Pick out each line of the items below that contains the string "instances", and copy those lines. Matching is case-sensitive.

Outline items
□ □ □
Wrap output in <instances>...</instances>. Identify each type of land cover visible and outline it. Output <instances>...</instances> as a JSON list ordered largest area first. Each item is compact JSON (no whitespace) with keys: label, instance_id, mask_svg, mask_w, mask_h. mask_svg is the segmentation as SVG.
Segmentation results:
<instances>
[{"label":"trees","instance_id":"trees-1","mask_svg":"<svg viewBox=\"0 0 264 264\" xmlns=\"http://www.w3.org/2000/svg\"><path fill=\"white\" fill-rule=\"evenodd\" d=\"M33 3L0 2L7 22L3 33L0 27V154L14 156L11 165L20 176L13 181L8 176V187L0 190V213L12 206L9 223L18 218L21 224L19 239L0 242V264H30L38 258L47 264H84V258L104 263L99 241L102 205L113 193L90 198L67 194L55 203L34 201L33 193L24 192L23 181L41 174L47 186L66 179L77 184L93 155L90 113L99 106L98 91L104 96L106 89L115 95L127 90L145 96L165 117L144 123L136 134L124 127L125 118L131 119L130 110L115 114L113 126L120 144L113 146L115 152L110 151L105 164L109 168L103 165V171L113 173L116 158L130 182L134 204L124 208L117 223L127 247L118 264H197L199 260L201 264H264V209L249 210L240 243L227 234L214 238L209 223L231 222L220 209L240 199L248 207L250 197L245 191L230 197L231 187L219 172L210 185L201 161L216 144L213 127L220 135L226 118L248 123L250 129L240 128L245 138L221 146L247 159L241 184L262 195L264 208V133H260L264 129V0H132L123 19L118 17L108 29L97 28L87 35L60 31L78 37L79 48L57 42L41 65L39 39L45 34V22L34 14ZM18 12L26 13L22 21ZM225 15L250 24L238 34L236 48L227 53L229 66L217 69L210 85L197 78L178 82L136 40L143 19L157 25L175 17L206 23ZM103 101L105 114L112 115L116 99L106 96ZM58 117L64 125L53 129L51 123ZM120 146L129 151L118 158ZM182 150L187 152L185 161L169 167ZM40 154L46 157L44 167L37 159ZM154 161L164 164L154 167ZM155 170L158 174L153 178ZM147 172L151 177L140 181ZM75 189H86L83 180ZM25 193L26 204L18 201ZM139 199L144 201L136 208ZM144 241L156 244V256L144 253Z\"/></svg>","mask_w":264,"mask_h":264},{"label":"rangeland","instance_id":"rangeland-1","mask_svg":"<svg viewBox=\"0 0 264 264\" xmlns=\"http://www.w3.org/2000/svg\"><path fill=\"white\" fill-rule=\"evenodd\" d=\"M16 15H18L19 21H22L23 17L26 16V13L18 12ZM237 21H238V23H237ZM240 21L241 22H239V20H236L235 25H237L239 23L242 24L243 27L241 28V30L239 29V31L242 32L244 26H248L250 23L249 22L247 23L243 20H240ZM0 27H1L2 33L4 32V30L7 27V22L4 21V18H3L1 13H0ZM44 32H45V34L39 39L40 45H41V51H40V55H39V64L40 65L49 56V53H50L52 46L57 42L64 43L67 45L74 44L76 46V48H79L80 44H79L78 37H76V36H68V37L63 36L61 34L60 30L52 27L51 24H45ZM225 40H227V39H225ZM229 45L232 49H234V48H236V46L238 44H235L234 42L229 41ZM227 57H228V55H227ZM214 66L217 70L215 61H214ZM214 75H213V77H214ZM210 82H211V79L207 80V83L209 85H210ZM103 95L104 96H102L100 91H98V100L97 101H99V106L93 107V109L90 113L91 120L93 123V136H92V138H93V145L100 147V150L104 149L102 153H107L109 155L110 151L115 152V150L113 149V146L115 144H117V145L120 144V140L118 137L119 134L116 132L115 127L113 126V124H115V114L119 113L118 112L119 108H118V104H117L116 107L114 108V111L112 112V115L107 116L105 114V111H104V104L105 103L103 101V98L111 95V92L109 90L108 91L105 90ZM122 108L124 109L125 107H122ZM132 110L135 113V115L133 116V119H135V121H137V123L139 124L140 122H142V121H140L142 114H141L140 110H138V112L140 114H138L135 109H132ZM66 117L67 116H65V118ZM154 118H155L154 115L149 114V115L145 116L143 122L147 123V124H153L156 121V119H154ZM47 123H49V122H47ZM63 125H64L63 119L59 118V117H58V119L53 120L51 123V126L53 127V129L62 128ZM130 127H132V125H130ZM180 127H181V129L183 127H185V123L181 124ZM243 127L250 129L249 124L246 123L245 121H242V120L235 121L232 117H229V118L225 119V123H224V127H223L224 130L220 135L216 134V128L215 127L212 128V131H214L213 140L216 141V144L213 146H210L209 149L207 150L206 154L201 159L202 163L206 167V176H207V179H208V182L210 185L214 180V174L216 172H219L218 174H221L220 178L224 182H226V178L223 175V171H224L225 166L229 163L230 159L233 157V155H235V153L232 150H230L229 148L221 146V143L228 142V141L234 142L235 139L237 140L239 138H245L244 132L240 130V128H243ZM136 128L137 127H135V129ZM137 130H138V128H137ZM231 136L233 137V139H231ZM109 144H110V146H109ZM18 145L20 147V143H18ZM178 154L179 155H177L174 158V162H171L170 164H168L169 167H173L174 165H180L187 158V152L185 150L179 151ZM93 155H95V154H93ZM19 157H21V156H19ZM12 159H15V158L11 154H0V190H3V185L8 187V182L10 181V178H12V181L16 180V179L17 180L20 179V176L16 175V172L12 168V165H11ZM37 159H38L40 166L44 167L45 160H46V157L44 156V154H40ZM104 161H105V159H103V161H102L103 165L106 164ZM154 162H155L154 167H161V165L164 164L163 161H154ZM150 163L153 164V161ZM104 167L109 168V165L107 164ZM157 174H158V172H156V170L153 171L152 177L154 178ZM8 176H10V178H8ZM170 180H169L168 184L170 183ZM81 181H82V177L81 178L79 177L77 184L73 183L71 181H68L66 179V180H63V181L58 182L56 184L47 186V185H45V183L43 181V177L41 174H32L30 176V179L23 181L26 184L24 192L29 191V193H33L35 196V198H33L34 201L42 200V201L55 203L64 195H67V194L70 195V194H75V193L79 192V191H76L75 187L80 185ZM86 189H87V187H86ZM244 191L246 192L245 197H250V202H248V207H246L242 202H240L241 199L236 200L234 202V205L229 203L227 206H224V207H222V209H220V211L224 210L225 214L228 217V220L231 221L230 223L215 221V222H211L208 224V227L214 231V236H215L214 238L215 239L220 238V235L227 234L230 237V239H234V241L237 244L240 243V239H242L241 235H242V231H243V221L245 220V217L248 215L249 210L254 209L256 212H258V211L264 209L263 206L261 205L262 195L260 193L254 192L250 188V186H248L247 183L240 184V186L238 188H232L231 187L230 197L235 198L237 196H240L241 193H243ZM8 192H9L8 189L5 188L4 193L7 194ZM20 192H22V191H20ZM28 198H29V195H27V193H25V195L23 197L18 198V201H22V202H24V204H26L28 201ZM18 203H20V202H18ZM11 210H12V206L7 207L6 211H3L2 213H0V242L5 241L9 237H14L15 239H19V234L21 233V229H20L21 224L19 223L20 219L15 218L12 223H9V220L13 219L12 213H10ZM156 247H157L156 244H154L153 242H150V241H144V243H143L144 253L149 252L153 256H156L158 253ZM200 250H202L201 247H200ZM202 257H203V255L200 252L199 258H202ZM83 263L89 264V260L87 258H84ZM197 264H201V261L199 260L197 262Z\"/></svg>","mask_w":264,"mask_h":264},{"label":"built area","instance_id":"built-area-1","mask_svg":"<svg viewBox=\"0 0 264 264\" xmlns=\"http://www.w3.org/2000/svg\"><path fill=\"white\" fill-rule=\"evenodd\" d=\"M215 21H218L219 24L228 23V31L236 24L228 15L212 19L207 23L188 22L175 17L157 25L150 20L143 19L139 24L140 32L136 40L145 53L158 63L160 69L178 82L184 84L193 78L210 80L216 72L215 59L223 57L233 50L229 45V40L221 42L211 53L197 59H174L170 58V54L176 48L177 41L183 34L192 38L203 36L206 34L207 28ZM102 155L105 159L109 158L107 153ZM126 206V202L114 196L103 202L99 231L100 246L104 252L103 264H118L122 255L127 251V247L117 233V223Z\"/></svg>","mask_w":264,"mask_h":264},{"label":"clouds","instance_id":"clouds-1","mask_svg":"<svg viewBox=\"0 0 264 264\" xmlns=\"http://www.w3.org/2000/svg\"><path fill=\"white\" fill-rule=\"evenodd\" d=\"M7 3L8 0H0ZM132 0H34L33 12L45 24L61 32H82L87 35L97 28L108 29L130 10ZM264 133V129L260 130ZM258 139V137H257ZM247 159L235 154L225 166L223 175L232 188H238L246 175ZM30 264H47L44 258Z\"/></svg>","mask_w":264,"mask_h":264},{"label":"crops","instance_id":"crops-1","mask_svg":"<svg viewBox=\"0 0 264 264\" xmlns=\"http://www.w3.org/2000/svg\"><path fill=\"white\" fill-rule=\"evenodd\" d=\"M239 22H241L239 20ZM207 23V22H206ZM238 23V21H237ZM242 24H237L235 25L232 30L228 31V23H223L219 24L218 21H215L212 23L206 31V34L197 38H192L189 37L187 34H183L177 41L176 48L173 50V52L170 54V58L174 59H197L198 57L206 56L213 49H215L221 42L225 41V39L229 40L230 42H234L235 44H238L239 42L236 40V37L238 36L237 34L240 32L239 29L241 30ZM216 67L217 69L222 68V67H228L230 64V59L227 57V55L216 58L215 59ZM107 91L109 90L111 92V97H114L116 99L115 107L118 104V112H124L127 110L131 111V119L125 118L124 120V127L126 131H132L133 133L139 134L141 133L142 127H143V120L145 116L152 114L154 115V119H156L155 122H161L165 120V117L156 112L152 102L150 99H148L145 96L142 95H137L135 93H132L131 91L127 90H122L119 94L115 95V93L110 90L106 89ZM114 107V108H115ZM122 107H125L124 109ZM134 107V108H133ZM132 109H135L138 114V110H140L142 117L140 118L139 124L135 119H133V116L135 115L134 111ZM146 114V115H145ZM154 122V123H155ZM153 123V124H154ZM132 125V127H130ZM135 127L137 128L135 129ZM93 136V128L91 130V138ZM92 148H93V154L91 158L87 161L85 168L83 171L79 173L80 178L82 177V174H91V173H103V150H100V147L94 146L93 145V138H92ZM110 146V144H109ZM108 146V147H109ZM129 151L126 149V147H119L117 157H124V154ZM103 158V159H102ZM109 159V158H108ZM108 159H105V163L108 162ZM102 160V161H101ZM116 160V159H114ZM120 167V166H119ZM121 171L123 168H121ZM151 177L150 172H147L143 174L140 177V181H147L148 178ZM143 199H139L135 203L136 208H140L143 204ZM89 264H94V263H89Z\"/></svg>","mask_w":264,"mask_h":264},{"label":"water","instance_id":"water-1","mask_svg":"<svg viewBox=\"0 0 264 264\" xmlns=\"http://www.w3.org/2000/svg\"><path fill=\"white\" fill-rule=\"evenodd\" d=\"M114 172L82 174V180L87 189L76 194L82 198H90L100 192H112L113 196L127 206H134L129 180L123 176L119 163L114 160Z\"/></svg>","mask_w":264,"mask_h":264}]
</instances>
□ □ □
* **Written response**:
Wrap output in <instances>...</instances>. Identify each type of land cover visible and outline it. Output <instances>...</instances> as a JSON list ordered largest area first. Each item is compact JSON (no whitespace) with keys: label, instance_id, mask_svg, mask_w, mask_h. mask_svg is the segmentation as SVG.
<instances>
</instances>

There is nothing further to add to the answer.